Светлана вытащила пачку ментоловых сигарет.
— Аборт я ходила делать, в воскресенье, в свой законный выходной. Утром легла, вечером утопала, в понедельник, как всегда, на работе. Службу не пропускала, отгул не просила, все шито-крыто. Мама не узнала, подруги тоже, неохота мне всем о таком рассказывать.
— Ясное дело, — кивнула я, — интимное обстоятельство.
— А сегодня, — зло блестя глазами, выпалила Света, — подваливает ко мне Нина Леонидовна…
В общем, эта самая Нина Леонидовна вдруг с издевкой поинтересовалась у девушки:
— Как самочувствие?
— Спасибо, нормально, — ответила удивленная Светлана.
— Ты, деточка, зря в мини-юбке сейчас пришла, — склонила голову набок дама. — После операции надо беречься, легко заболеть, потом всю жизнь лечиться станешь.

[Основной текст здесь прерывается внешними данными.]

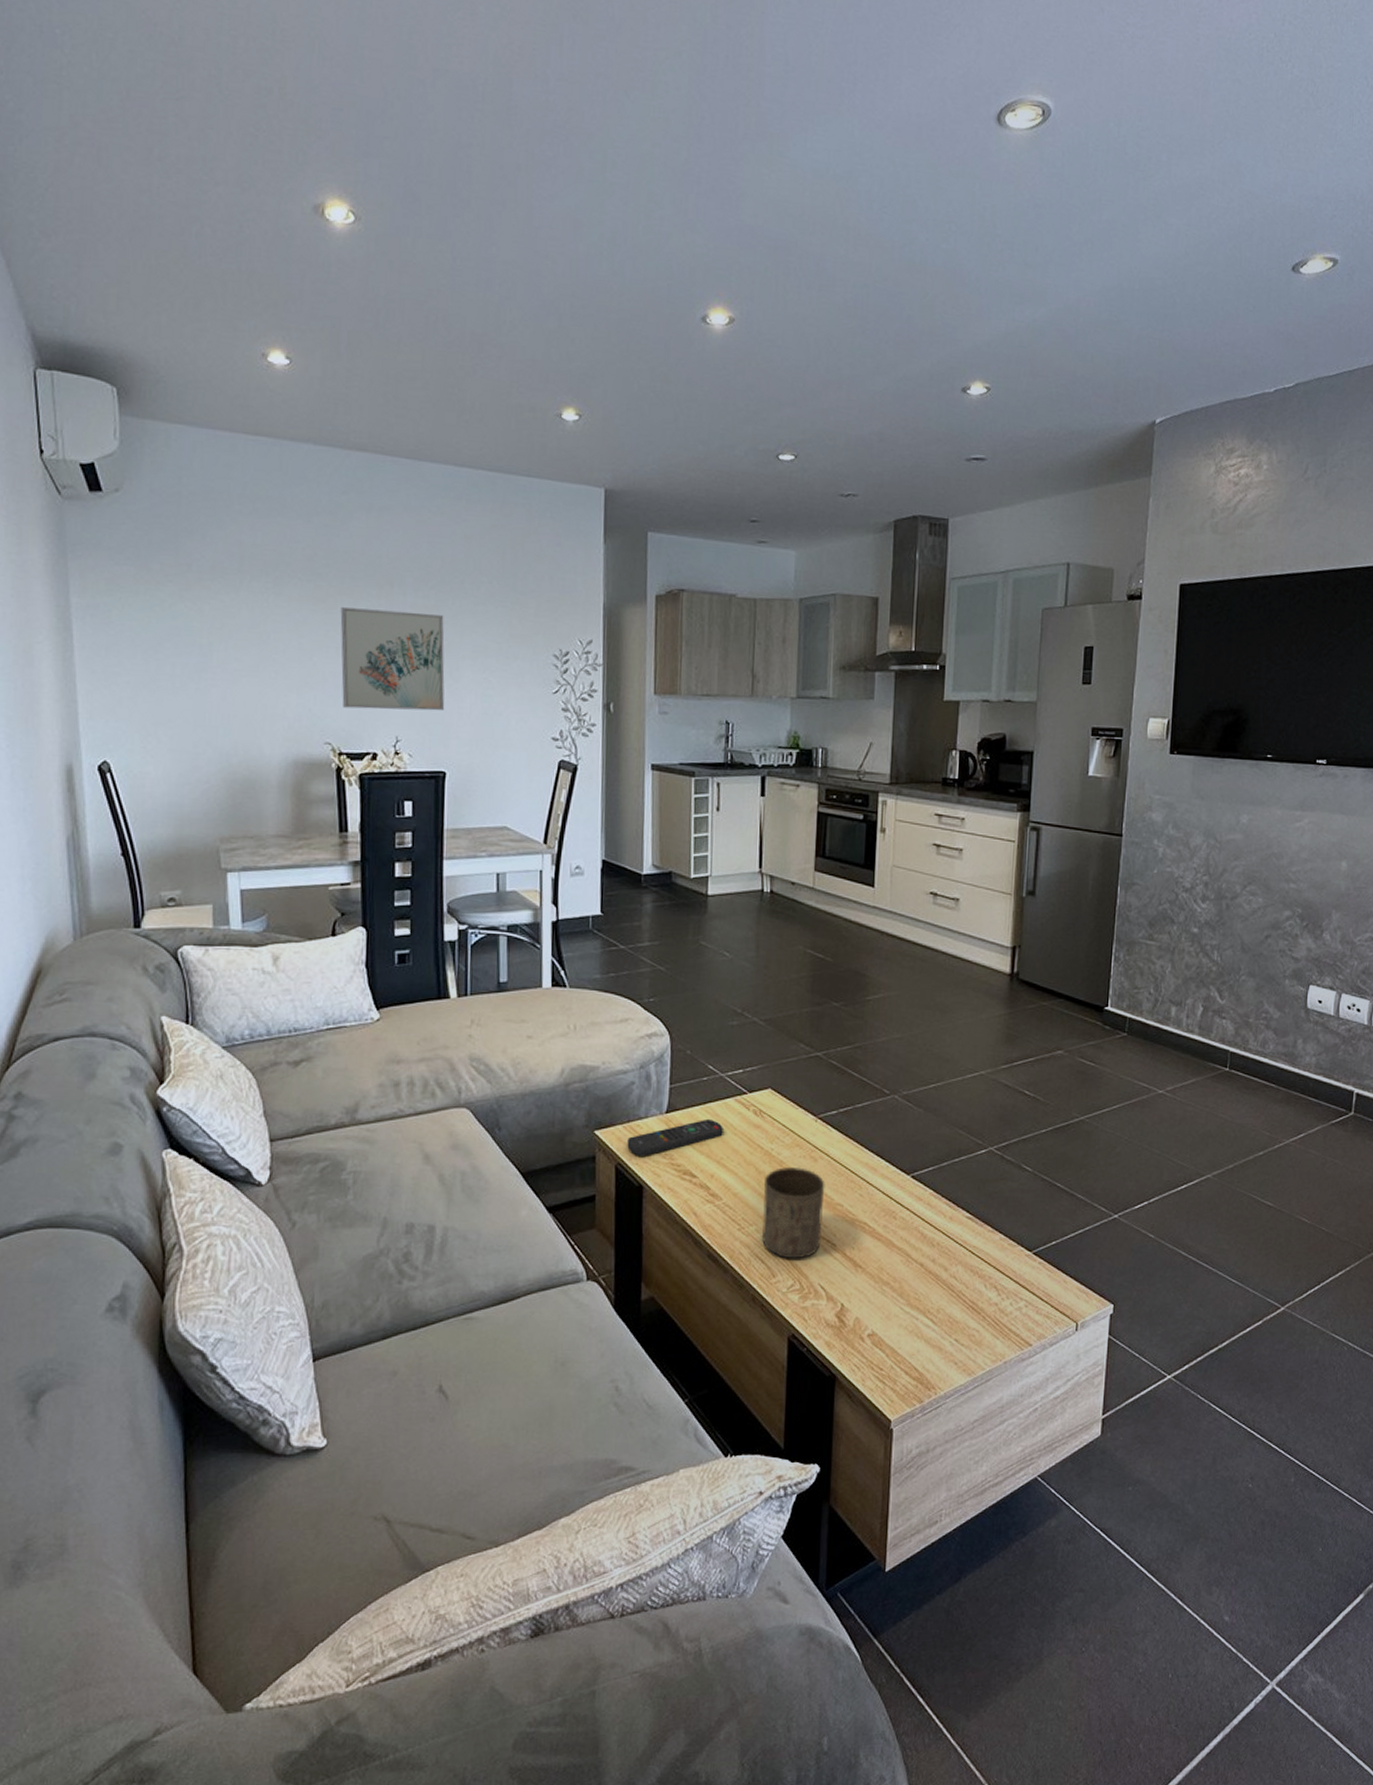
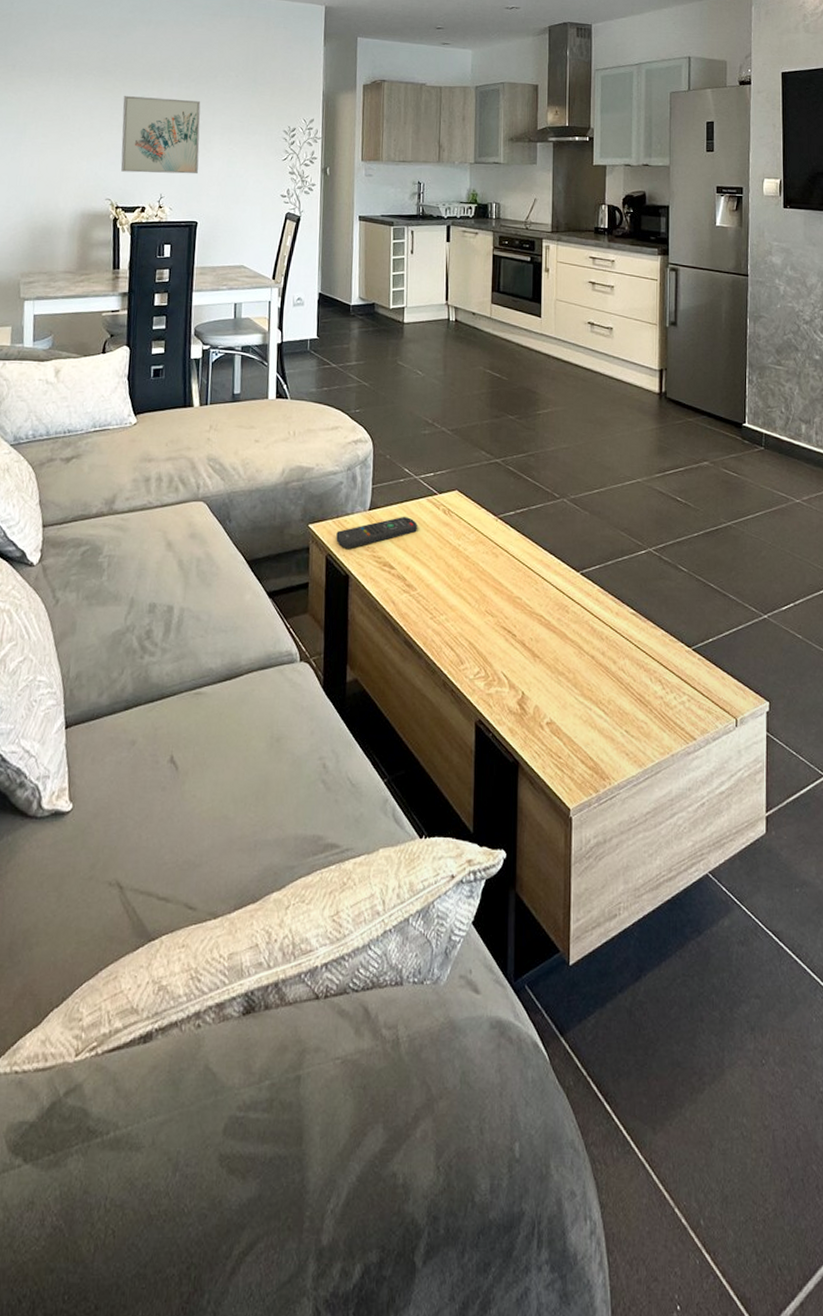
cup: present [761,1167,825,1259] -> none [450,562,506,648]

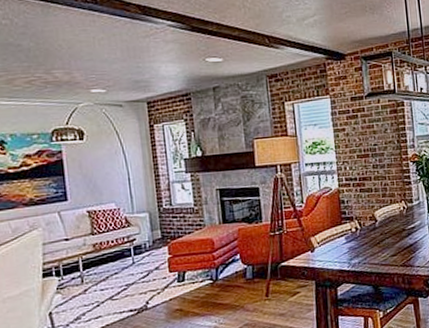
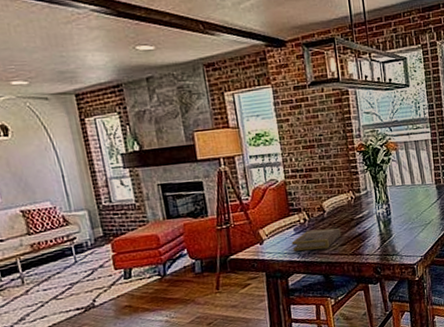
book: none [342,238,393,261] -> present [291,228,342,252]

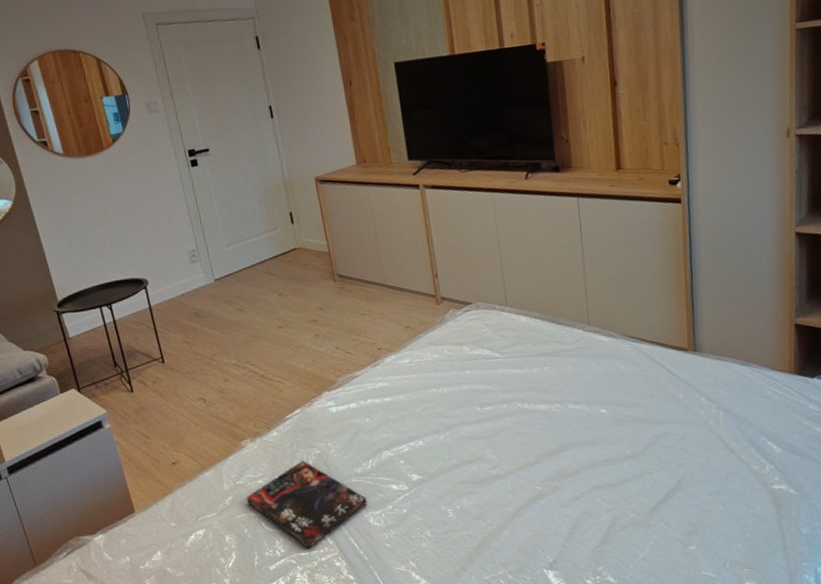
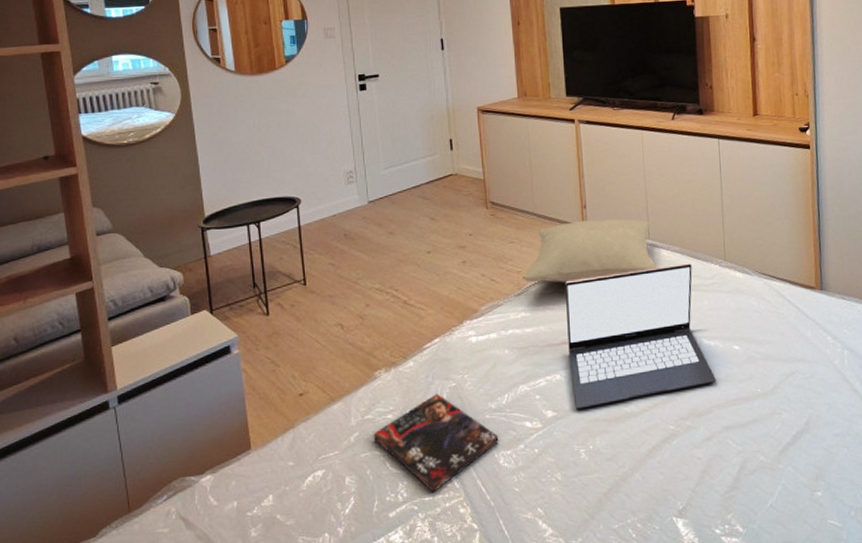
pillow: none [378,286,517,353] -> present [524,218,657,283]
laptop: none [420,329,583,473] -> present [564,263,716,410]

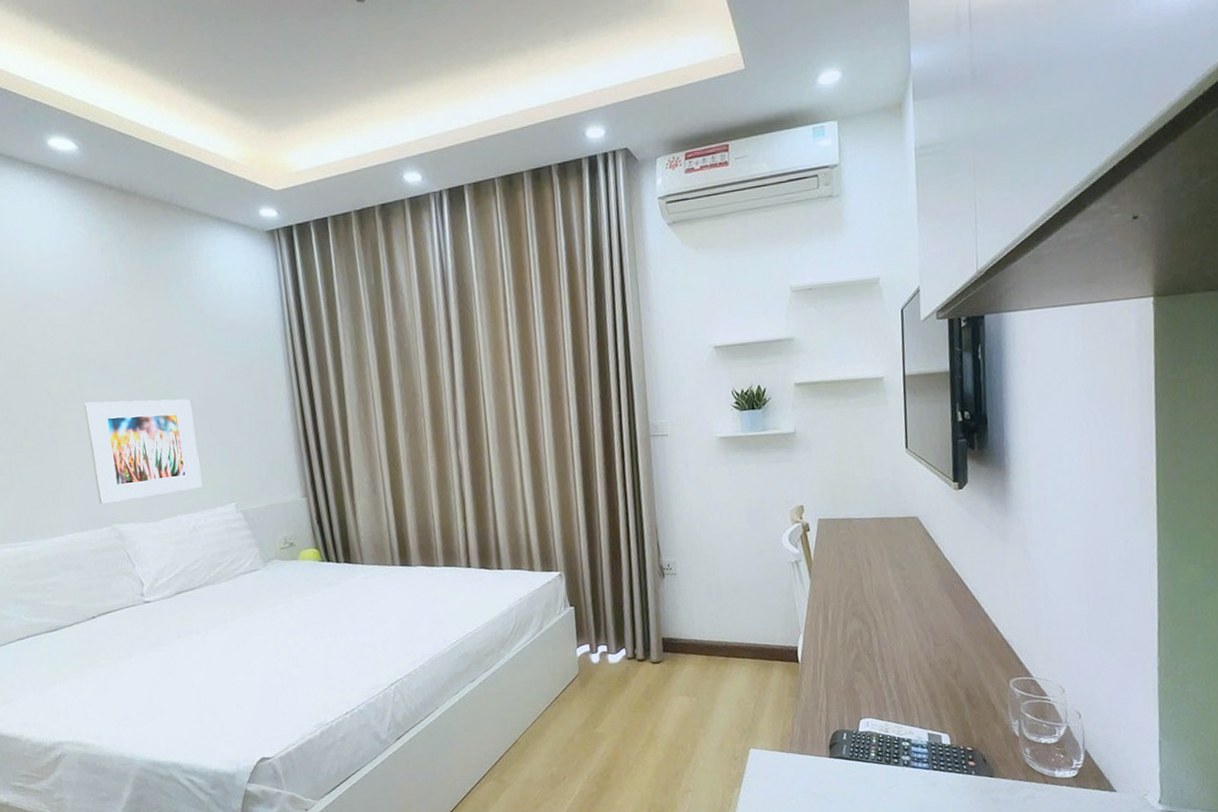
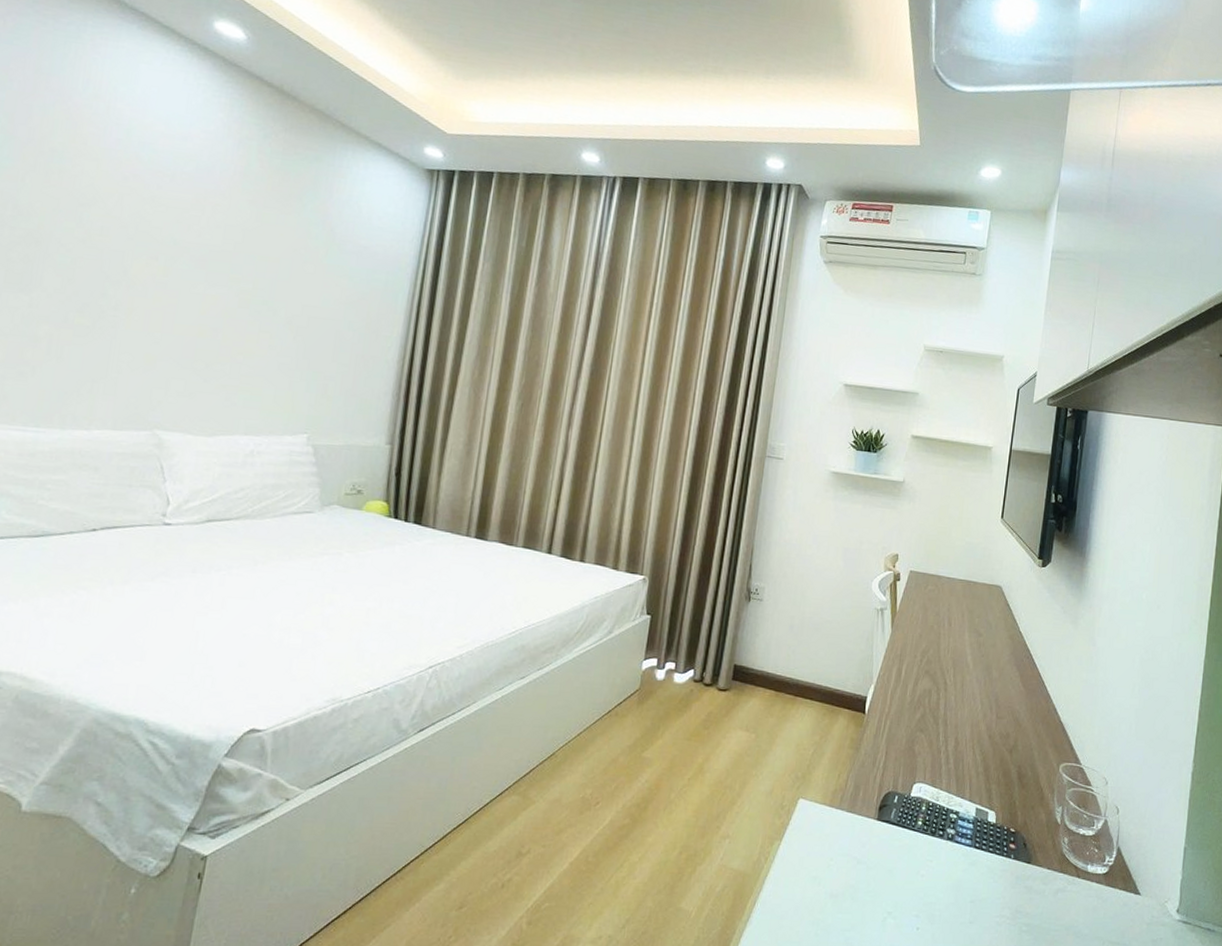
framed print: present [83,399,202,505] -> none [146,292,290,411]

— Вы о чем? — испуганно спросила Света.
— О твоем аборте, — вздернула брови жаба и с фальшивым сочувствием продолжила: — Ты с мамой-то посоветовалась? Опасная операция, можно навсегда бесплодной остаться. Хотя сейчас молодежь ужасная пошла, никто для вас не авторитет.
Светлана так и застыла с открытым ртом…
— Вот скажи, — недоумевала она сейчас, — откуда сука узнала?
— Ты бюллетень брала? — предположила я.
— Нет, конечно, — затрясла головой Света. — Говорю же, за выходной управилась. И вообще, личная жизнь никого волновать не должна. Но я-то умная, хорошо знаю: хочешь сохранить тайну, никому о ней не рассказывай. Поэтому об аборте молчала. Даже мой парень не в курсах, а Нинка знает!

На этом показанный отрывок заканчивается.